Training Logs: Text output showing the model training over 50 epochs. You will see the loss steadily dropping towards 0.05 and the accuracy climbing towards 98%.

Test Accuracy: A printed line displaying the model's accuracy on the unseen test dataset. Given the relatively clean nature of the Breast Cancer dataset and the use of scaling, this test accuracy typically exceeds 96% to 98%.

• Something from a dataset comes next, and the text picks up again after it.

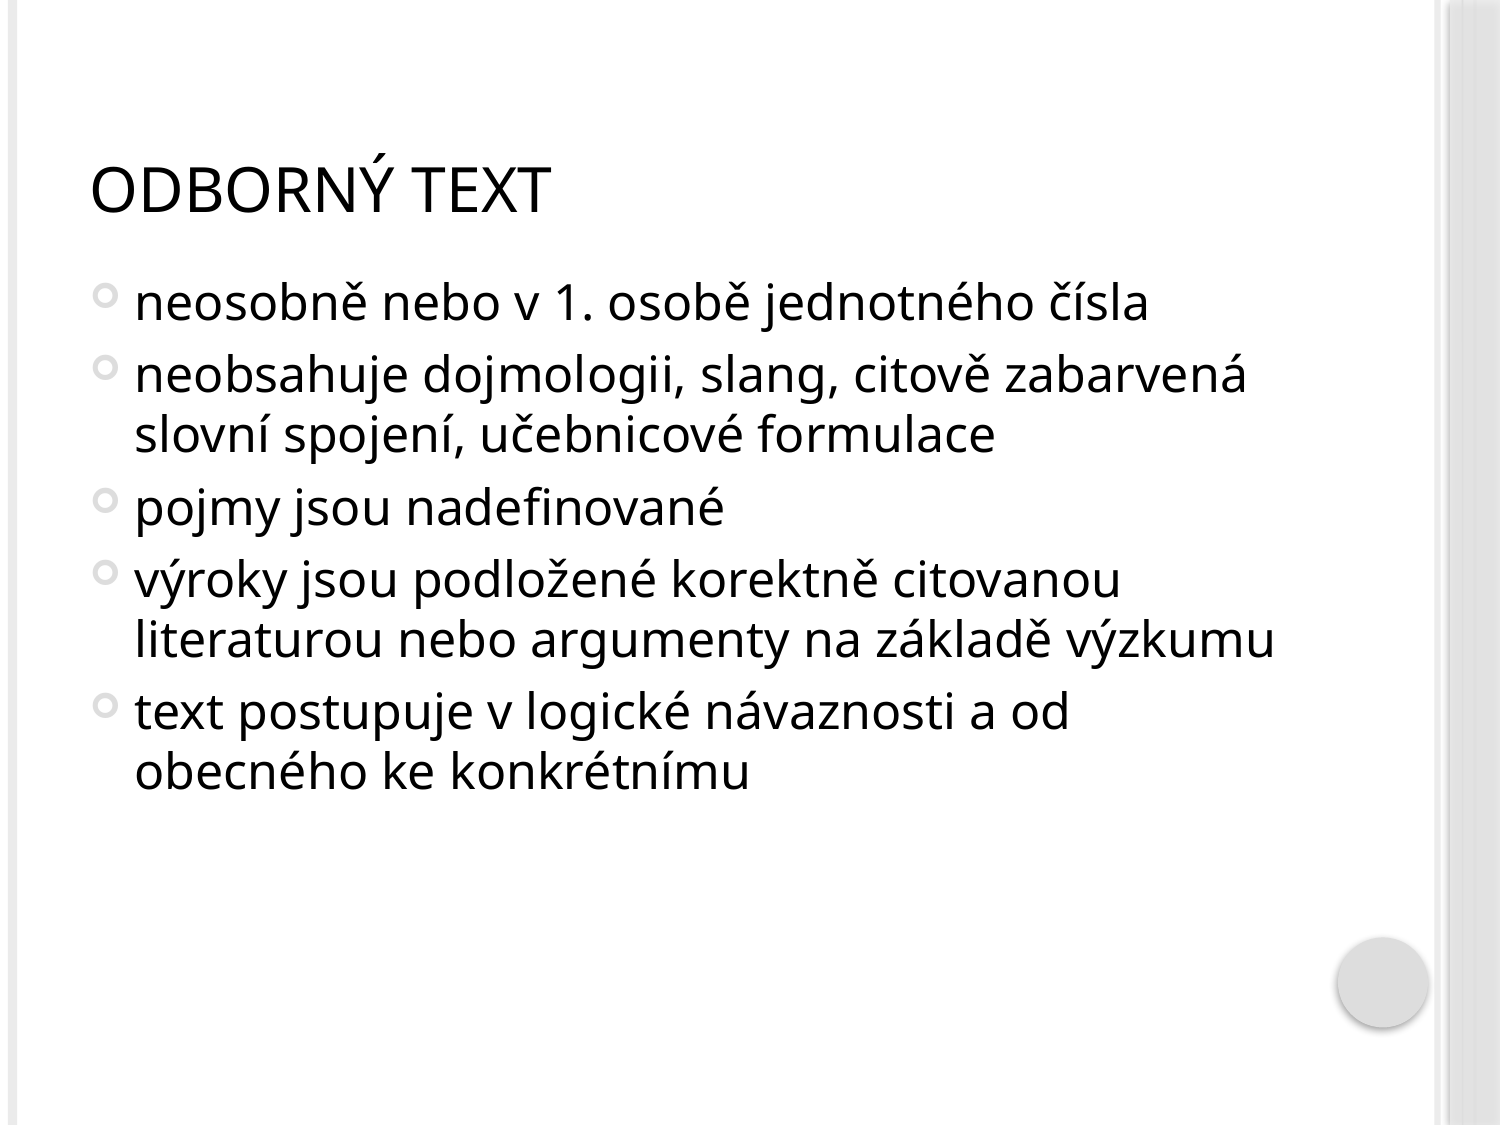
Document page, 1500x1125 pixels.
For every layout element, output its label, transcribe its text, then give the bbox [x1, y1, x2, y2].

Confusion Matrix Heatmap: A colorful 2x2 grid generated by Seaborn. The top-left (True Malignant) and bottom-right (True Benign) squares will display high numbers, indicating correct predictions. The top-right and bottom-left squares (the errors) will contain numbers very close to zero, reflecting the model's high accuracy.

Viva Questions & Answers

Q1. Why is the output layer of a binary classification ANN a single neuron with a Sigmoid activation?
The sigmoid mathematical function uniquely maps any real-valued input (from negative infinity to positive infinity) strictly to a range between 0 and 1. This allows the single output to be directly interpreted as a probability (e.g., 0.85 = 85% chance of being class 1). A threshold is then used to convert this probability into a definitive binary choice.
Q2. Why do we use StandardScaler, and why is it only 'fit' on the training data?
StandardScaler normalizes features to have a mean of 0 and standard deviation of 1, ensuring features with large numerical ranges don't overwhelm the neural network. We only `fit` it on the training data to calculate the mean/variance. If we fit it on the test data as well, we would be injecting statistical information about the test set into the training process, causing an error known as "Data Leakage."
Q3. What is binary cross-entropy loss?
Binary cross-entropy is a loss function specifically designed for 2-class problems. It heavily penalizes the model when it makes a confident prediction that is entirely wrong (for instance, predicting a 99% probability for Class 1 when the true label is 0). This exponential penalty helps the optimizer adjust the network's weights quickly.
Q4. What exactly does the Confusion Matrix show?
A confusion matrix is a 2x2 table that breaks down the raw accuracy metric. It displays the counts of True Positives (correctly identified class 1), True Negatives (correctly identified class 0), False Positives (predicting 1 when it's actually 0), and False Negatives (predicting 0 when it's actually 1). It helps determine if a model is biased towards a specific class.
Q5. Why use ReLU activation in the hidden layers instead of Sigmoid?
The ReLU (Rectified Linear Unit) function simply outputs the input if it's positive, and outputs 0 if it's negative. Unlike Sigmoid, ReLU does not suffer from the "vanishing gradient problem," allowing the neural network to learn much faster and more effectively during the backpropagation process.